Citations can be generated if they are enabled on input documents. Documents can be specified in Bedrock’s native format or LangChain’s standard types:
from langchain_aws import ChatBedrockConverse

llm = ChatBedrockConverse(model="us.anthropic.claude-sonnet-4-20250514-v1:0")

pdf_path = "path/to/your/file.pdf"

with open(pdf_path, "rb") as f:
    pdf_bytes = f.read()

document = {
    "document": {
        "format": "pdf",
        "source": {"bytes": pdf_bytes},
        "name": "my-pdf",
        "citations": {"enabled": True},
    },
}

response = llm.invoke(
    [
        {
            "role": "user",
            "content": [
                {"type": "text", "text": "Describe this document."},
                document,
            ]
        },
    ]
)
response.content_blocks

ChatAnthropicBedrock

For AWS Bedrock users specifically interested in Anthropic models, langchain-aws provides ChatAnthropicBedrock. This class extends ChatAnthropic and provides the same interface while running on AWS Bedrock infrastructure. This takes advantage of the Anthropic SDK’s Bedrock clients.

安装

Install langchain-aws with the anthropic extra to get the required dependencies:
pip install --upgrade "langchain-aws[anthropic]"

使用方法

ChatAnthropicBedrock supports the same features and parameters as ChatAnthropic.

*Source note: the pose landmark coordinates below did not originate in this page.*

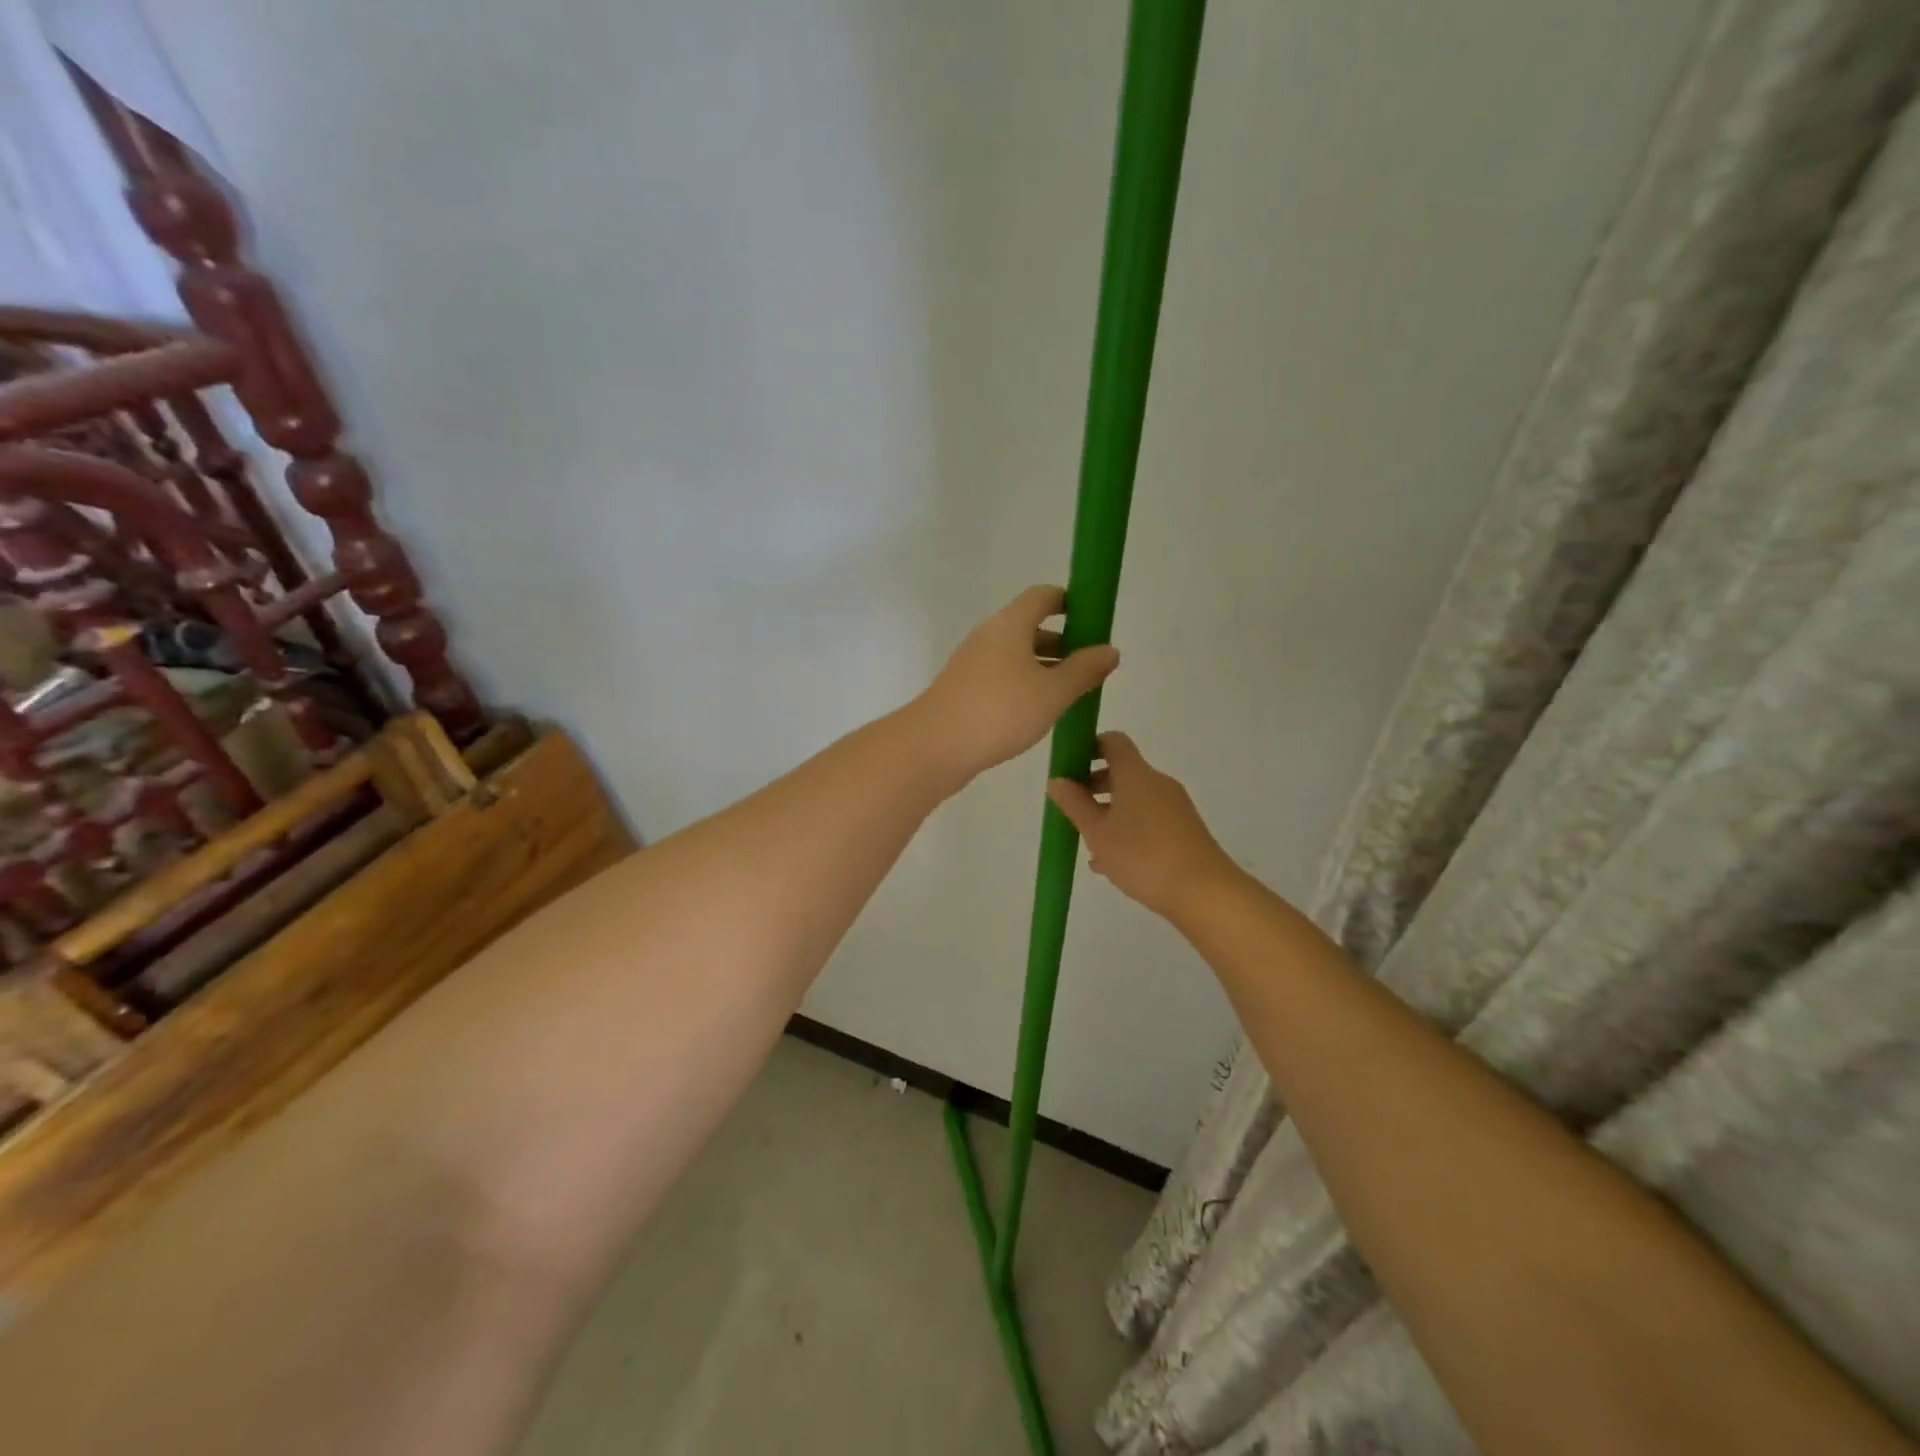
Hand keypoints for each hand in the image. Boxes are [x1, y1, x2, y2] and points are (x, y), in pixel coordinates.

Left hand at [913, 586, 1120, 782]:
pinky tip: (1038, 711)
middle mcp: (988, 636)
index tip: (1094, 622)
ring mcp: (972, 662)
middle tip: (1089, 666)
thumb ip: (1084, 670)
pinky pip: (1001, 675)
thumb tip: (1109, 649)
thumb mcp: (1053, 692)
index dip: (1070, 602)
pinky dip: (1023, 683)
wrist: (935, 746)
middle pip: (1029, 626)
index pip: (1043, 596)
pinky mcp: (963, 688)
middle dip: (1062, 641)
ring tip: (1070, 692)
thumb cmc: (1000, 711)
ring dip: (1043, 666)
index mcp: (1010, 624)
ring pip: (1015, 654)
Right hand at [1046, 732, 1239, 918]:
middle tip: (1071, 809)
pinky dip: (1127, 830)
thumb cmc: (1142, 855)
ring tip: (1088, 843)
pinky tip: (1111, 862)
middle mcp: (1157, 783)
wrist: (1204, 892)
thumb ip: (1074, 804)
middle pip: (1122, 772)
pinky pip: (1148, 820)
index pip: (1113, 742)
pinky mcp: (1184, 830)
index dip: (1089, 746)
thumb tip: (1057, 780)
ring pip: (1134, 800)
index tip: (1069, 766)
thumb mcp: (1097, 832)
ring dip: (1108, 813)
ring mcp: (1174, 807)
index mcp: (1136, 774)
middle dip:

You can initialize it with AWS-specific parameters:
from langchain_aws import ChatAnthropicBedrock

model = ChatAnthropicBedrock(
    model="us.anthropic.claude-haiku-4-5-20251001-v1:0",
    region_name="us-west-2",
    aws_access_key_id="...",
    aws_secret_access_key="...",
    aws_session_token="...",
)
AWS credentials can also be read from environment variables or discovered automatically by boto3:
# Set environment variables
# os.environ["AWS_ACCESS_KEY_ID"] = "..."
# os.environ["AWS_SECRET_ACCESS_KEY"] = "..."
# os.environ["AWS_REGION"] = "..."

from langchain_aws import ChatAnthropicBedrock

model = ChatAnthropicBedrock(model="us.anthropic.claude-haiku-4-5-20251001-v1:0")
For detailed documentation on available parameters and features, refer to the ChatAnthropic integration page.

API 参考

有关所有 ChatBedrock, ChatBedrockConverse, and ChatAnthropicBedrock features and configurations head to the API reference.